— Begin RECORDED DATA —

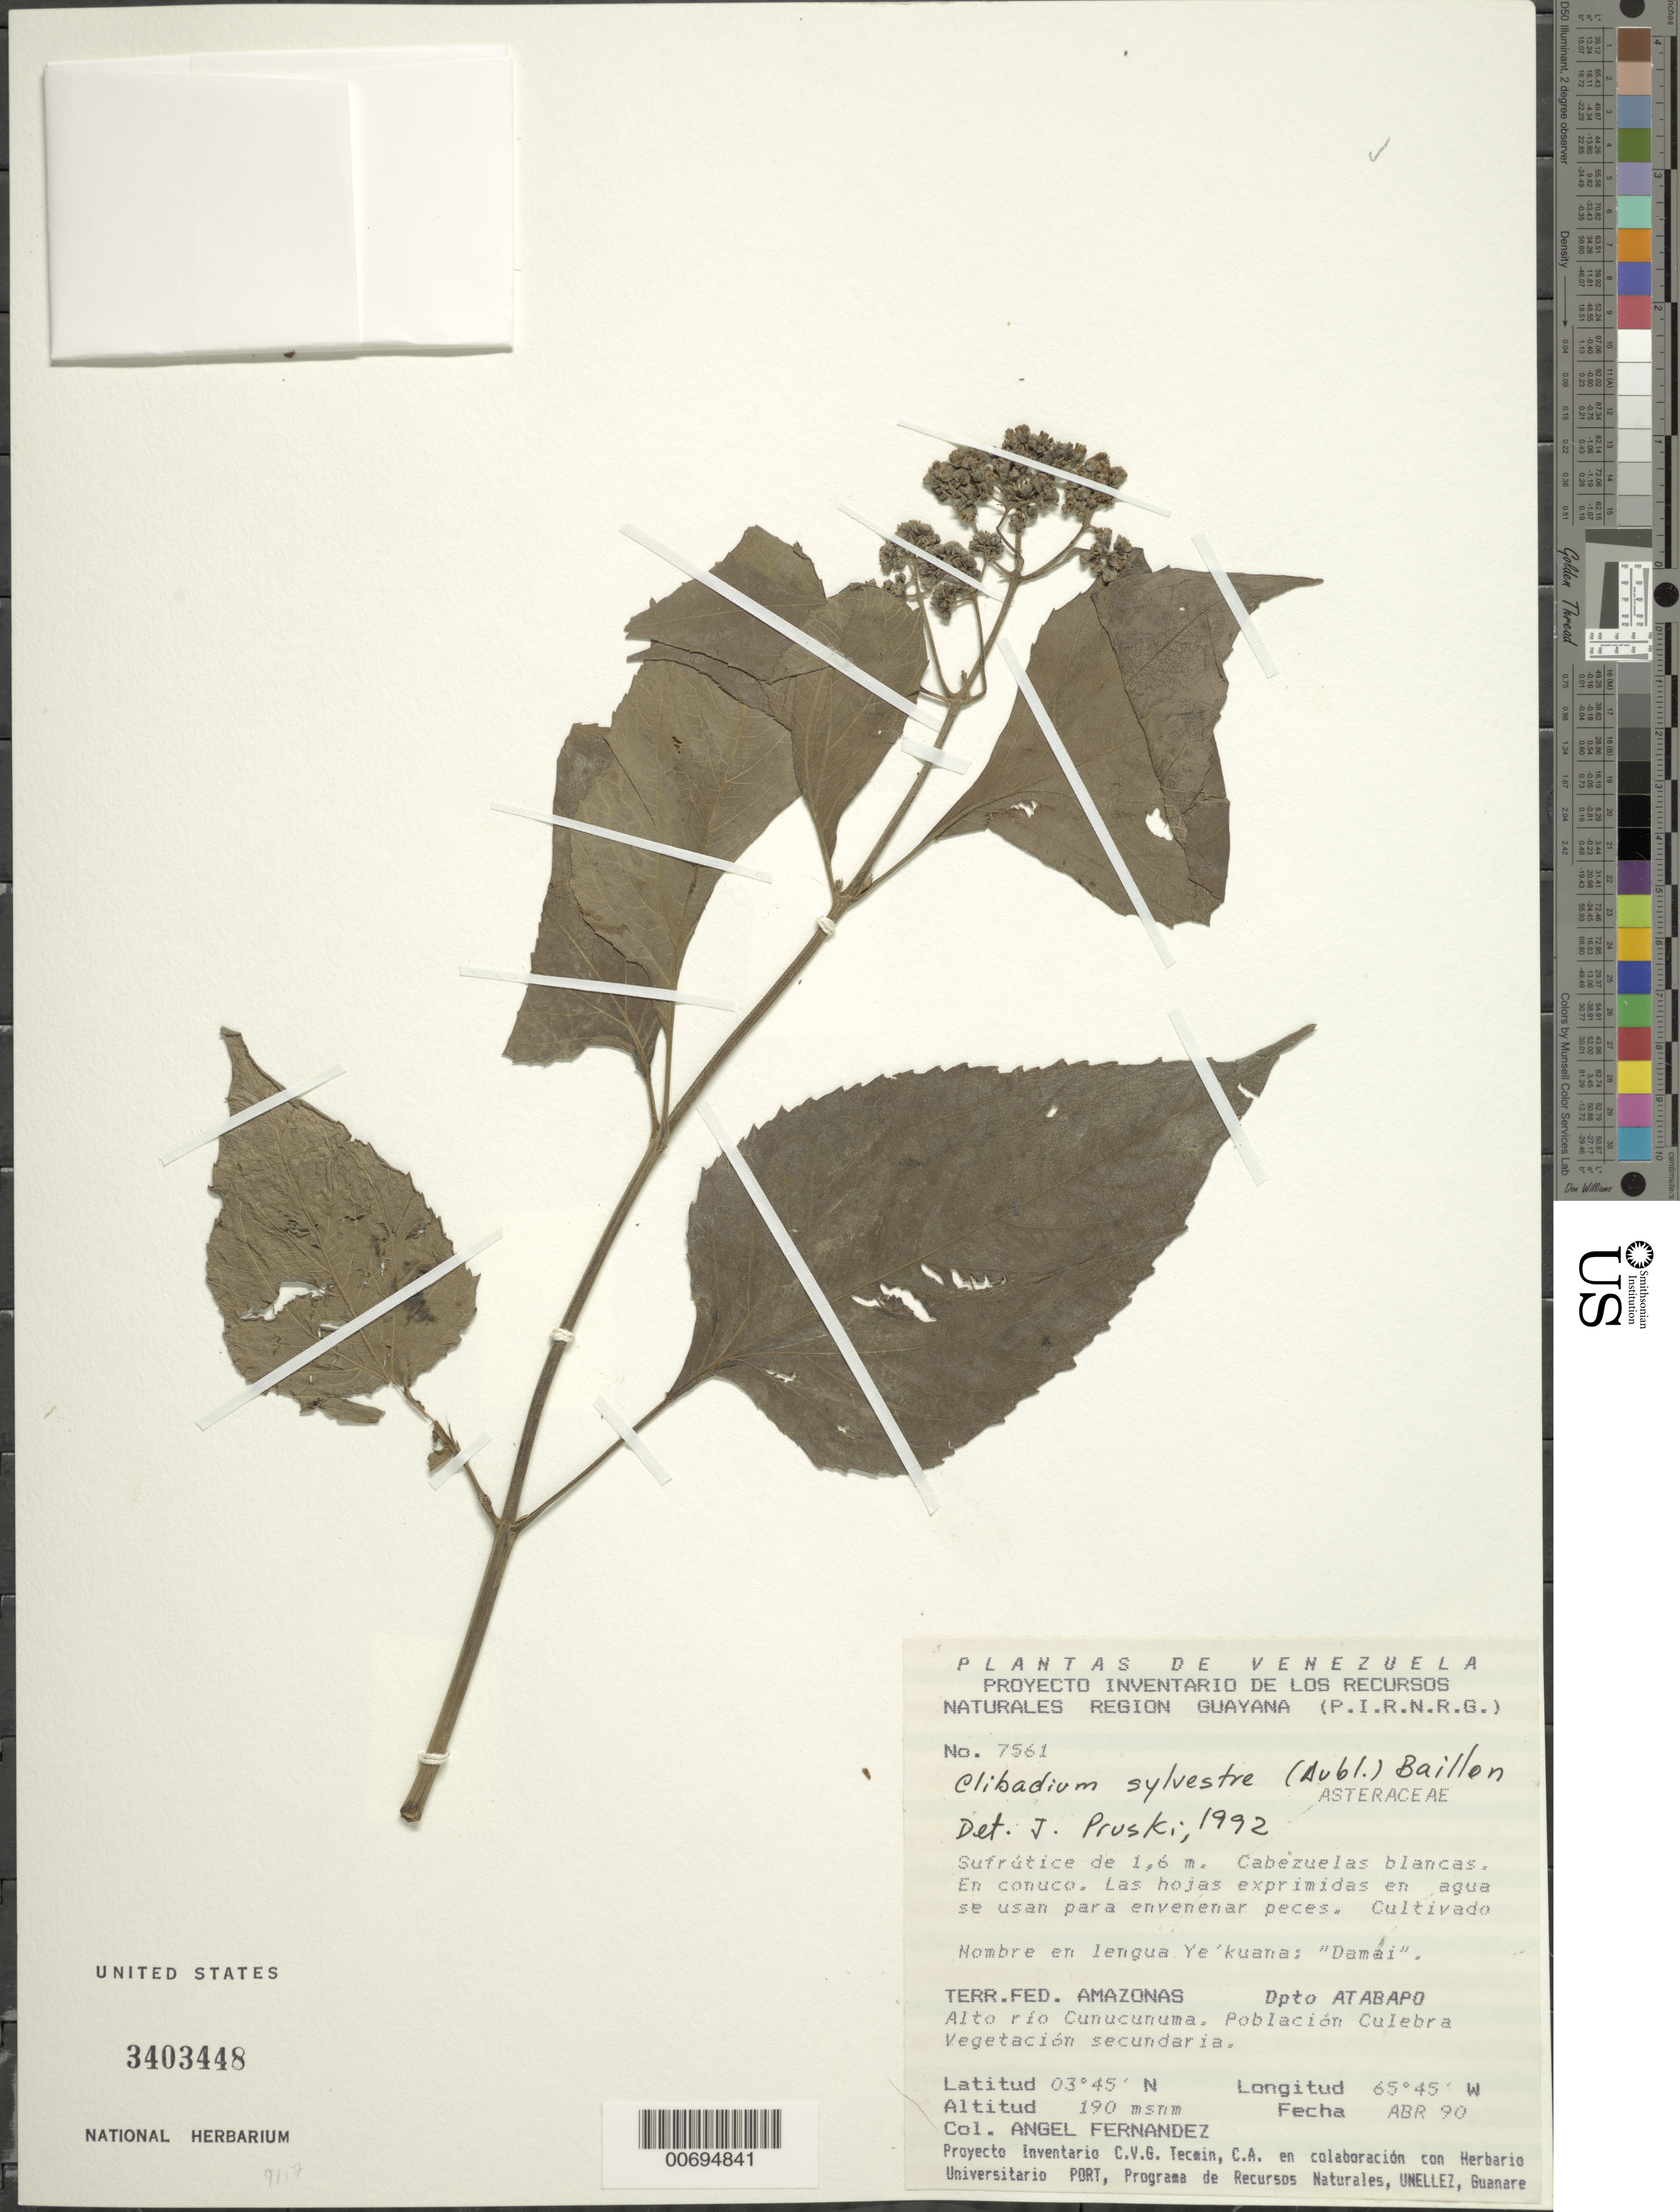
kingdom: Plantae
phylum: Tracheophyta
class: Magnoliopsida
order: Asterales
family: Asteraceae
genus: Clibadium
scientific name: Clibadium sylvestre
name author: (Aubl.) Baill.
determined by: Pruski, J. F.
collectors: A. Fernández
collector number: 7561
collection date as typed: Apr-90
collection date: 1990-04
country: Venezuela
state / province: Amazonas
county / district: Atabapo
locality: Río Cunucunuma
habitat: Conuco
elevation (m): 190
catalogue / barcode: US 3403448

— End RECORDED DATA —

§ STATED EXERCISE: Rewrite the source data above with every instance of "habitat" changed to "setting" and nothing else altered. Omit the pictures from your answer.

§ TASK OUTPUT:
kingdom: Plantae
phylum: Tracheophyta
class: Magnoliopsida
order: Asterales
family: Asteraceae
genus: Clibadium
scientific name: Clibadium sylvestre
name author: (Aubl.) Baill.
determined by: Pruski, J. F.
collectors: A. Fernández
collector number: 7561
collection date as typed: Apr-90
collection date: 1990-04
country: Venezuela
state / province: Amazonas
county / district: Atabapo
locality: Río Cunucunuma
setting: Conuco
elevation (m): 190
catalogue / barcode: US 3403448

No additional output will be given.